|Launch mass||2,100 kg (4,600 lb)|
|Start of mission|
|Peripolar altitude||100 km|
|Apopolar altitude||50 km|
Luna 26 (Luna-Resurs-Orbiter) is a planned lunar polar orbiter, part of the Luna-Glob program, by the Russian space agency Roscosmos. In addition to its scientific role, the Luna 26 orbiter would also function as a telecomm relay between Earth and Russian landed assets. This mission was announced in November 2014, and its launch is planned for 2024 on a Soyuz-2 rocket.
The Luna 26 orbiter mission has been in planning since at least 2011. Originally it was envisioned to be launched to the Moon together with the lunar lander Luna 27 which will land on the South Pole–Aitken basin, an unexplored area on the far side of the Moon, but because of mass limitations, they will be launched separately. The orbiter's mass is about 2,100 kg.
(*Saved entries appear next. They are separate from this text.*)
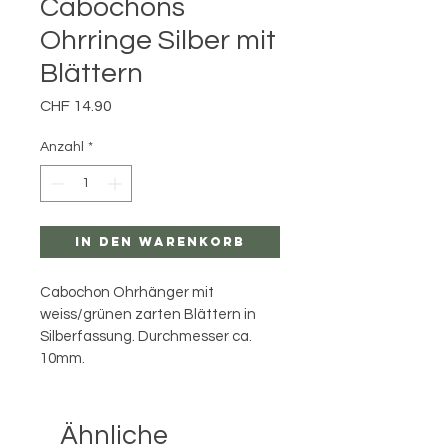
Cabochons
Ohrringe Silber mit
Blättern
Preis
CHF 14.90
Anzahl
*
In den Warenkorb
Cabochon Ohrhänger mit 
weiss/grünen zarten Blättern in 
Silberfassung. Durchmesser ca. 
10mm.
Ähnliche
The objective of the orbiter is to locate and quantify usable resources and materials that can be exploited by future landed missions. After completion of its primary mission, the spacecraft's orbit will be raised to about 500 km altitude to study cosmic rays.
The European Space Agency (ESA) will contribute to this and other Luna-Glob missions in the manner of communications, precision landing, hazard avoidance, drilling, sampling, sample analysis and ground support.
In September 2019, the China National Space Administration (CNSA) and Roscosmos signed two agreements on scientific cooperation and coordination between Luna 26 and the upcoming Chang'e 7 lunar polar orbiter.
The scientific payload on board the orbiter is composed of fourteen instruments that will be fabricated by Russia and by some European partners. The payload will study the lunar surface and the environment around the Moon, including the solar wind, and high-energy cosmic rays. The orbiter may carry some NASA instruments, or instruments from private USA companies. Luna 26 will also scout sites for the next Luna 27 landing mission.